__Extracto del documento__
▼

Hasta el aparentemente inconmovible corazón de Cristina pareció tocado cuando fue capaz, incluso, de llamar a su verdugo en las elecciones bonaerenses de 2017. ¿Será necesario que la vida nos ponga contra las cuerdas para alcanzar estos destellos de humanidad? Frente a los retos donde se nos juega la vida ——o la vida tal como la conocimos- pueden pasarnos dos cosas: empeoramos o mejoramos. O nos sume en el resentimiento o nos eleva a estadios mayores de comprensión. Mientras la Argentina parece haber optado por las primeras opciones, Esteban, claramente, optó por las segundas. ¿Es posible aprender algo de él?

La psiquiatra Elisabeth Kubler Ross, que pasó gran parte de su vida estudiando la muerte y lo que nos pasa frente a situaciones desafiantes, describió las cinco etapas del duelo. El proceso no solo aplica para enfermedades sino para cualquier cosa valiosa que hayamos perdido: la negación, la ira, la negociación, la depresión y, finalmente, la aceptación. La aceptación es hacer las paces con la realidad: eso tan básico que a los argentinos nos cuesta tanto aprender.

▲

__Lo que harás__
A. Resume en dos oraciones el texto sobre la aceptación.
B. Prolonga el texto sobre la aceptación a partir del punto en que termina.

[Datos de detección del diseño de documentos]
▼

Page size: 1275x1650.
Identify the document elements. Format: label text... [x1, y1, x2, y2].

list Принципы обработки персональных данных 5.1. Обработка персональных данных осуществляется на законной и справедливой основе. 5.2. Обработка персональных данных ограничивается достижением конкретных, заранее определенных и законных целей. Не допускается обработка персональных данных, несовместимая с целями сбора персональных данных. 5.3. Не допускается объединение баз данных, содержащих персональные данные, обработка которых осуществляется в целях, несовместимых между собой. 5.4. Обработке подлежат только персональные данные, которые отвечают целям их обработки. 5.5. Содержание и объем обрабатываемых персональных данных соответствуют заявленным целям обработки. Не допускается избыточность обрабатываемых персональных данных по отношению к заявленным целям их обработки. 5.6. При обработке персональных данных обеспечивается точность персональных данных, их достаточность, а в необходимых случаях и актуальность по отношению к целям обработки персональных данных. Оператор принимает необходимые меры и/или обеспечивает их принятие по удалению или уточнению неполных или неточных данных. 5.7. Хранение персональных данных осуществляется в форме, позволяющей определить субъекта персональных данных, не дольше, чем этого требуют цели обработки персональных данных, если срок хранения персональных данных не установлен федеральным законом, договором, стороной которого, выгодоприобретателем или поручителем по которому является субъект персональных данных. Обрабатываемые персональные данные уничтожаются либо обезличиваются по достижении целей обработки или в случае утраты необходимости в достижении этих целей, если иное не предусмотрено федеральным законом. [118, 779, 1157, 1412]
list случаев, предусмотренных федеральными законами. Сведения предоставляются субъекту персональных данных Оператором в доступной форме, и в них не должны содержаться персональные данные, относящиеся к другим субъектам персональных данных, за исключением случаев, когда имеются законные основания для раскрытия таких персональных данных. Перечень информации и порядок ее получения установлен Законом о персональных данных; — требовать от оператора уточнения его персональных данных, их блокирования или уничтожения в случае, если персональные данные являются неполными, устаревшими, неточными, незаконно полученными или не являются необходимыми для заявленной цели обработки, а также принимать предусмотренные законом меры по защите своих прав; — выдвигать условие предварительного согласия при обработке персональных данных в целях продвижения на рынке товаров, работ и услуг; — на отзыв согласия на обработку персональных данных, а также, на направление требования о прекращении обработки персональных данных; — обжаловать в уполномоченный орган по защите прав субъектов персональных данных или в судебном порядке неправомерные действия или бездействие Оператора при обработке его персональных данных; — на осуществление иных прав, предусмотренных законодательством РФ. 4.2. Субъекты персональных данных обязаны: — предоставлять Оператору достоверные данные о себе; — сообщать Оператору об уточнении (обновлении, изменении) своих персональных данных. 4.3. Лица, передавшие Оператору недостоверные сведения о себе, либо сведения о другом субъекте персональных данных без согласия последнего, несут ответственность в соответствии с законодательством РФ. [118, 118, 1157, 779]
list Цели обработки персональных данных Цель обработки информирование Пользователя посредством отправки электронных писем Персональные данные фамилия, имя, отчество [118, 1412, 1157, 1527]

▲

__Respuestas del ejercicio__
A. Ante los retos en los que se juega la vida se puede empeorar o mejorar, y mientras la Argentina parece haber optado por lo primero, Esteban claramente optó por lo segundo. La psiquiatra Elisabeth Kubler Ross describió cinco etapas del duelo (negación, ira, negociación, depresión y aceptación), y esta última, hacer las paces con la realidad, es algo que a los argentinos les cuesta mucho aprender.

B.
La lección de Esteban nos viene a recordar lo que es obvio, pero negamos: que somos finitos, que la vida es provisoria, que los cambios pueden suceder a mucha velocidad, que el control es una ilusión (por lo tanto, la incertidumbre es parte de la vida, con o sin pandemia), que no somos tan importantes, ni tan omnipotentes, ni tan especiales. Nos recuerda el límite: un remedio eficaz para los narcisismos inflados.

Nos subraya que la lucha por querer tener la razón -frente a un otro “equivocado” y, por extensión, despreciable- es una batalla chiquita del ego frente a la hondura de hacer el esfuerzo emocional por ponerse en los zapatos de otro que no piensa como yo. Es decir, que no es yo. Solemos dar por sentado que tenemos razón. Sin embargo, hay malas noticias para los obcecados: muy menudo el otro también tiene su porción de verdad.

La lección de Esteban hace foco en la humildad, frente a la egolatría de muchos actores de la vida pública. De nuevo, lo obvio pero negado: nadie se salva solo. “Por eso es tan nociva la grieta ——dice Bullrich-; es fácil para ganar una elección, pero después no podes gobernar”.

Agitar la grieta es lo más parecido a una droga: tiene efecto inmediato -en votos, en rating, en seguidores-, pero nos va degradando en el largo plazo. Los marcadores diagnósticos de la realidad argentina muestran, año tras año, esta irrefutable decadencia.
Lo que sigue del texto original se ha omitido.